What is being asked => Images stay out; everything else in the records is to be set down exactly.

Data to examine =>
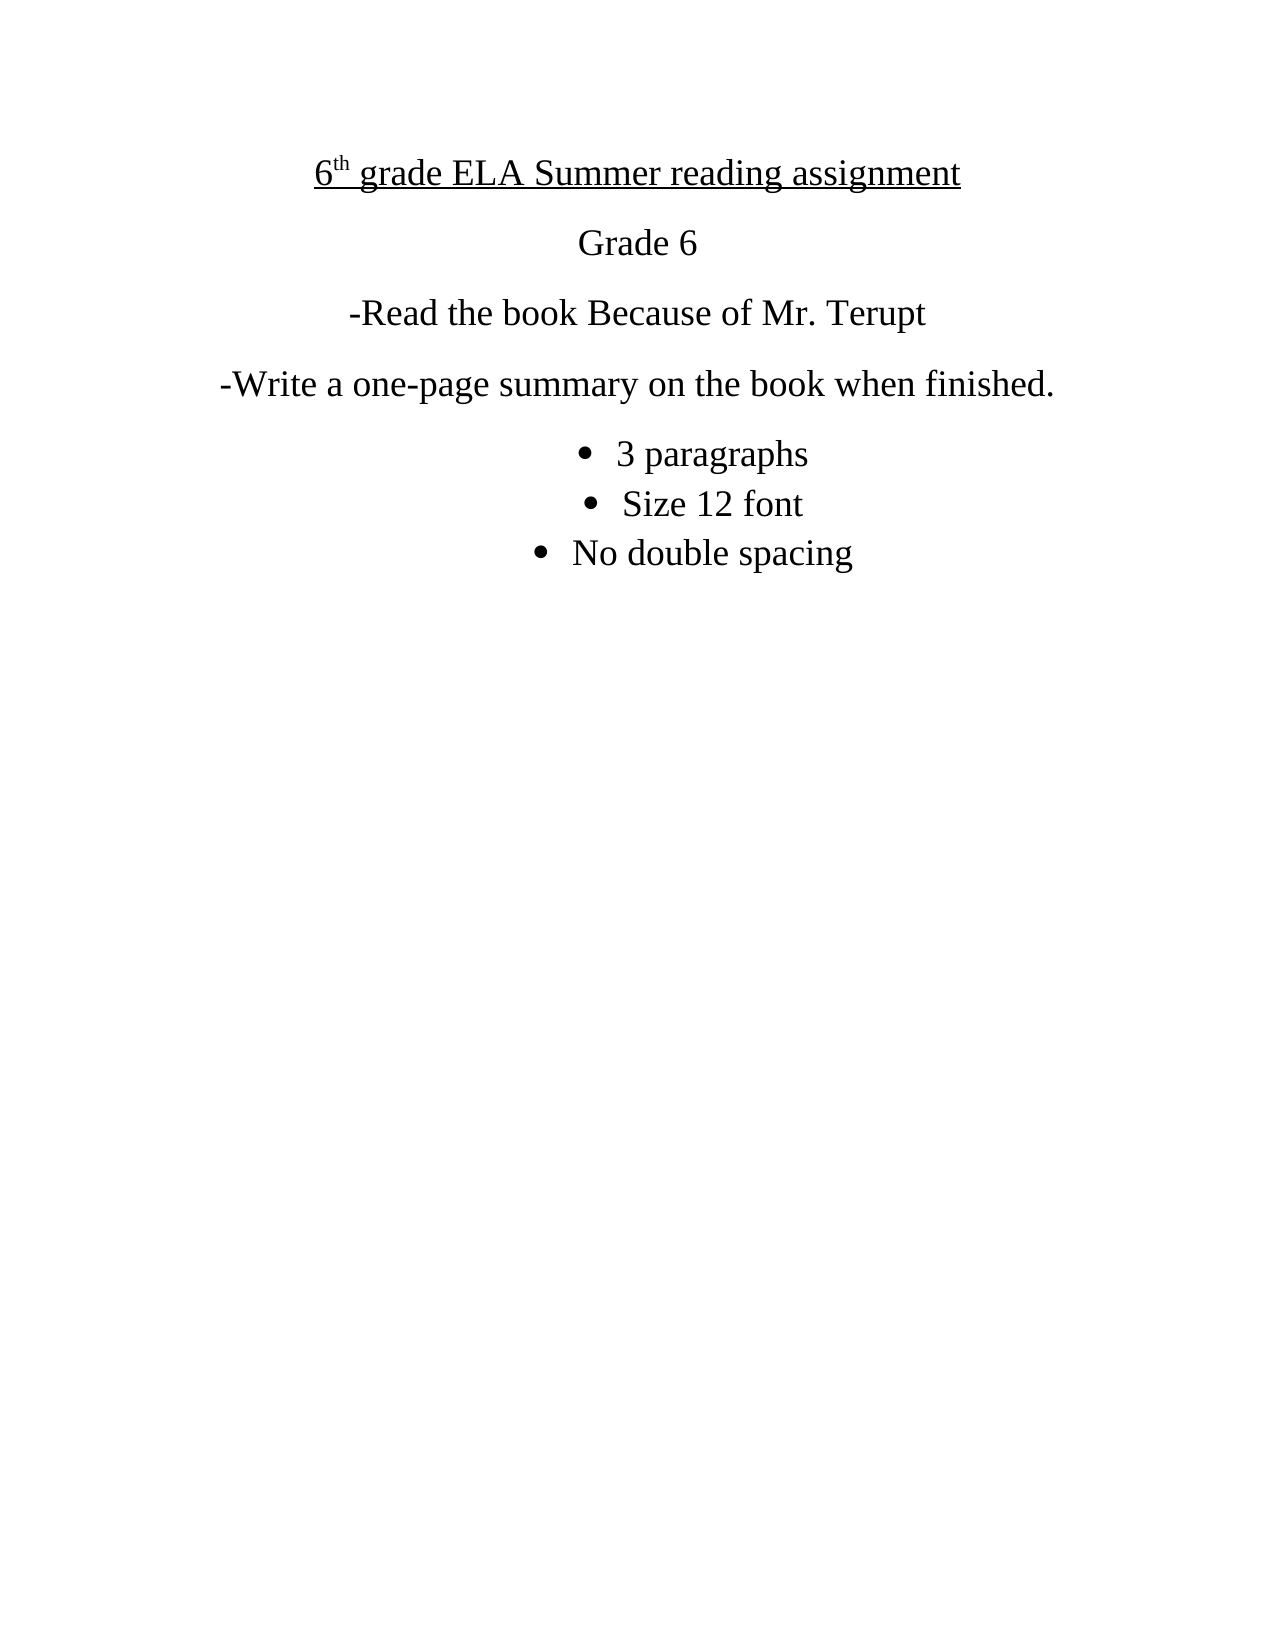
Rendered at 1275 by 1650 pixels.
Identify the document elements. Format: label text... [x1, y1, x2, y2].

text 6th grade ELA Summer reading assignment [150, 150, 1125, 193]
list 3 paragraphs [262, 432, 1125, 475]
list No double spacing [262, 531, 1125, 574]
list Size 12 font [262, 481, 1125, 524]
text -Write a one-page summary on the book when finished. [150, 361, 1125, 404]
text -Read the book Because of Mr. Terupt [150, 291, 1125, 334]
text Grade 6 [150, 220, 1125, 263]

Exercise answer =>
Rendered at 1275 by 1650 pixels.
Identify the document elements. Format: label text... [x1, y1, x2, y2].

text 6th grade ELA Summer reading assignment [150, 150, 1125, 193]
list 3 paragraphs [262, 432, 1125, 475]
list No double spacing [262, 531, 1125, 574]
list Size 12 font [262, 481, 1125, 524]
text -Write a one-page summary on the book when finished. [150, 361, 1125, 404]
text -Read the book Because of Mr. Terupt [150, 291, 1125, 334]
text Grade 6 [150, 220, 1125, 263]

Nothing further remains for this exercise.